Exercise passage -
------------------------------------

A comprehensive primary and secondary source program offers students practice in source analysis. Five types of primary or secondary source features offer many opportunities for assignment and discussion. In each chapter one Firsthand Accounts feature compares primary-source texts written or spoken from two or more perspectives; one Thinking Like a Historian feature asks students to analyze a group of documents and historical images then use the evidence to create an argument; and one new Visual Activity image exercise per chapter with questions prompt students to read the image closely and make connections to the narrative. In half the chapters an America in the World feature gives students practice in comparison and data analysis using primary sources and data to situate U.S. history in a global context; in the other half of the chapters Comparing Interpretations features compare passages from two scholars who offer different interpretations of the same event or period.  Available packaged with the book and incorporated in LaunchPad, the new edition of the companion reader, Sources of America’s History, offers a wealth of additional documents.

A rich pedagogical framework encourages students’ curiosity and builds historical thinking skills. In addition to the skills developed through the book’s source features, students will gain proficiency in historical thinking skills as they read via marginal review questions that ask students to "Identify Causes," "Trace Change over Time," and "Understand Points of View."  "Making Connections" and "Key Turning Points" questions in the chapter review section ask students to consider broader historical issues, developments, and periodization. 

An author team of leading scholars and veteran teachers make the best of the new scholarship accessible and relevant. Rebecca Edwards, and Robert Self, and Eric Hinderaker bring fresh perspectives, new scholarship, and in particular, an increased attention to capitalism and the economy.

New to This Edition

NEW! Achieve, an innovative online learning platform with robust tools. Providing activities for student engagement and analytics for instructor insight, Achieve for The American Promise features LearningCurve adaptive quizzing, an integrated companion source reader, an online test bank, map quizzes, tutorials with assessment, and helpful course supplements, such as images and lecture slides. Package Achieve with the print book or adopt it on its own.

Enhanced part openers help students focus on the major developments that define each period. To help students focus on why history developed as it did, the three brief thematic essays in the part introductions now begin with headings phrased as questions. New, visual thematic timelines focus on the most important developments of the era and help students see the context and relationship among events. New "Tying the Chapters in This Part Together" questions at the end of each part serve a dual purpose—they are pre-reading tools to focus students as they dive into the chapters and also serve as post-reading assignments that help students reflect on big-picture issues of the period.

------------------------------------

Data under study -

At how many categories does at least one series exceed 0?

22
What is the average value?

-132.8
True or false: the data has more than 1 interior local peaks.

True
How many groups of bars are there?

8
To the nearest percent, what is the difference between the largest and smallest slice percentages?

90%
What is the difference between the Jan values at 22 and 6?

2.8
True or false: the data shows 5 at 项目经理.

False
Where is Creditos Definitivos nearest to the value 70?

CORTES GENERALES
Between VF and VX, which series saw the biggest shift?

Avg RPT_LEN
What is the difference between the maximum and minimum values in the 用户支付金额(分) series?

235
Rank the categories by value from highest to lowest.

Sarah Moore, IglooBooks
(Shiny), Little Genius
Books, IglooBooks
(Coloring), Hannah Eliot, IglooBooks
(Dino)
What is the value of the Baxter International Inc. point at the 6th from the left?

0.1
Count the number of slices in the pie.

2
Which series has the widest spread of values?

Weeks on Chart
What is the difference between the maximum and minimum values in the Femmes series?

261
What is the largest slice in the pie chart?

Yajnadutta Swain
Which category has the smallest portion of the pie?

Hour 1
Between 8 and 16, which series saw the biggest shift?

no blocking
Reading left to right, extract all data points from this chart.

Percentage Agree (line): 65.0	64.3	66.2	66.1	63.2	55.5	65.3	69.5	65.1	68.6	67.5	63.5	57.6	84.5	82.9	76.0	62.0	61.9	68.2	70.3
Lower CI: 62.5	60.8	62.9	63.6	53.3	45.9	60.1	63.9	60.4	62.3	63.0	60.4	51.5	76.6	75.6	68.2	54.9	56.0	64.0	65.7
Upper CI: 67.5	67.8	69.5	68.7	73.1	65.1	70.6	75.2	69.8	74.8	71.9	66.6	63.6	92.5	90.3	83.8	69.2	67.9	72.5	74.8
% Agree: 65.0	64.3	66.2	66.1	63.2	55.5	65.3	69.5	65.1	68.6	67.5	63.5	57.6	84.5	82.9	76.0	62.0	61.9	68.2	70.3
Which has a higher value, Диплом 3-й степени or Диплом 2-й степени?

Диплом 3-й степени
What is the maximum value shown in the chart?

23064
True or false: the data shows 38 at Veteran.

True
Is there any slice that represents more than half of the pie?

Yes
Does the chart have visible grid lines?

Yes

------------------------------------

Exercise -
Please write out everything in the textbook description from "A rich pedagogical" down to "developments, and periodization.", word for word.

Written answer -
A rich pedagogical framework encourages students’ curiosity and builds historical thinking skills. In addition to the skills developed through the book’s source features, students will gain proficiency in historical thinking skills as they read via marginal review questions that ask students to "Identify Causes," "Trace Change over Time," and "Understand Points of View."  "Making Connections" and "Key Turning Points" questions in the chapter review section ask students to consider broader historical issues, developments, and periodization.